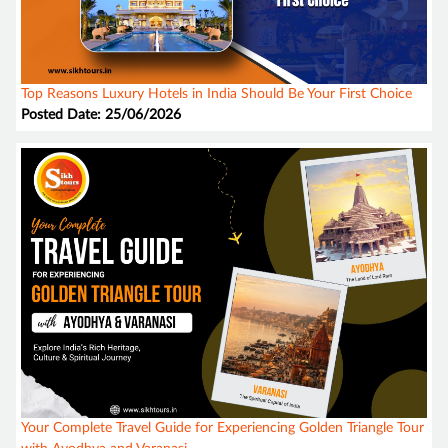
Top Reasons Luxury Hotels in India Should Be Your First Choice
Posted Date: 25/06/2026
Your Complete Travel Guide for Experiencing Golden Triangle Tour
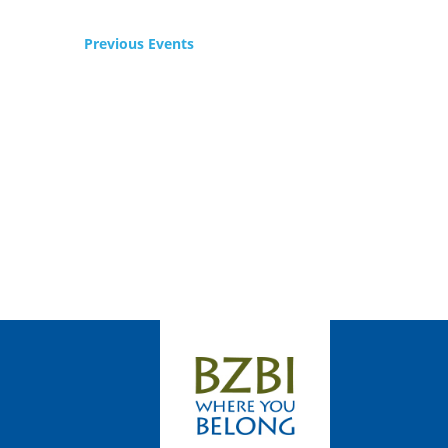
Previous
Events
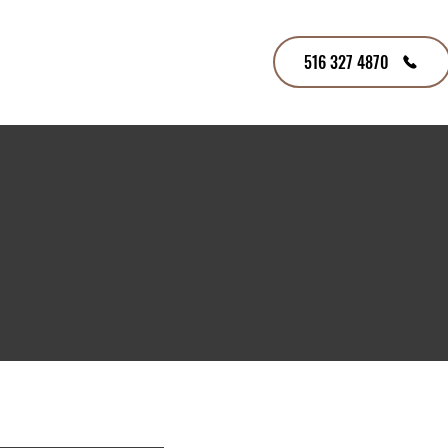
516 327 4870
tners
Contact Us
Careers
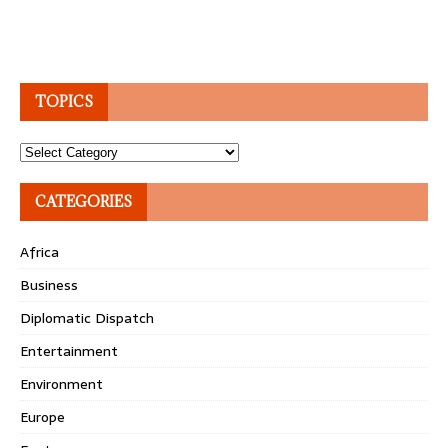
TOPICS
Topics
CATEGORIES
Africa
Business
Diplomatic Dispatch
Entertainment
Environment
Europe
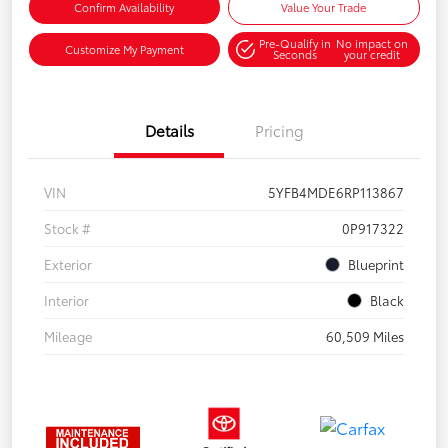
Confirm Availability
Value Your Trade
Pre-Qualify in
No impact on
Customize My Payment
Seconds
your credit
Details
Pricing
VIN
5YFB4MDE6RP113867
Stock #
0P917322
Exterior
Blueprint
Interior
Black
Mileage
60,509 Miles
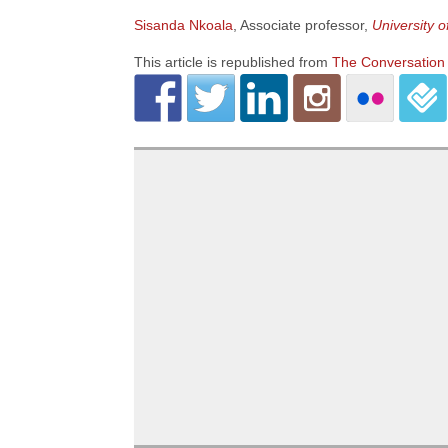
Sisanda Nkoala
, Associate professor,
University 
This article is republished from
The Conversation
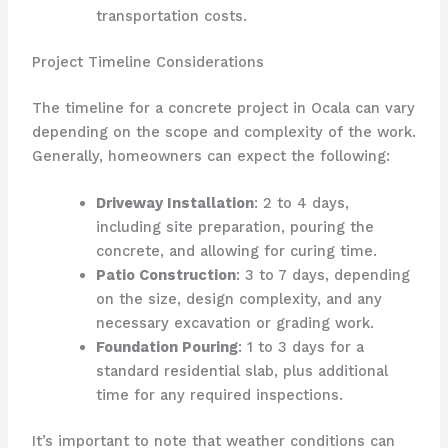
transportation costs.
Project Timeline Considerations
The timeline for a concrete project in Ocala can vary
depending on the scope and complexity of the work.
Generally, homeowners can expect the following:
Driveway Installation
: 2 to 4 days,
including site preparation, pouring the
concrete, and allowing for curing time.
Patio Construction
: 3 to 7 days, depending
on the size, design complexity, and any
necessary excavation or grading work.
Foundation Pouring
: 1 to 3 days for a
standard residential slab, plus additional
time for any required inspections.
It’s important to note that weather conditions can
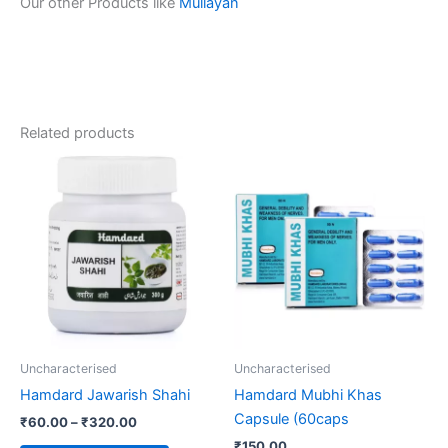
Our other Products like
Mullayan
Related products
Price
This
range:
product
₹60.00
through
has
₹320.00
multiple
variants.
The
options
may
be
Uncharacterised
Uncharacterised
chosen
Hamdard Jawarish Shahi
Hamdard Mubhi Khas
on
Capsule (60caps
₹
60.00
–
₹
320.00
the
₹
150.00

= = = = = = =

* [To do] Locate each line in the data above that contains the word "concrete" and copy every such line in full.

* [Result of the exercise]
The timeline for a concrete project in Ocala can vary
concrete, and allowing for curing time.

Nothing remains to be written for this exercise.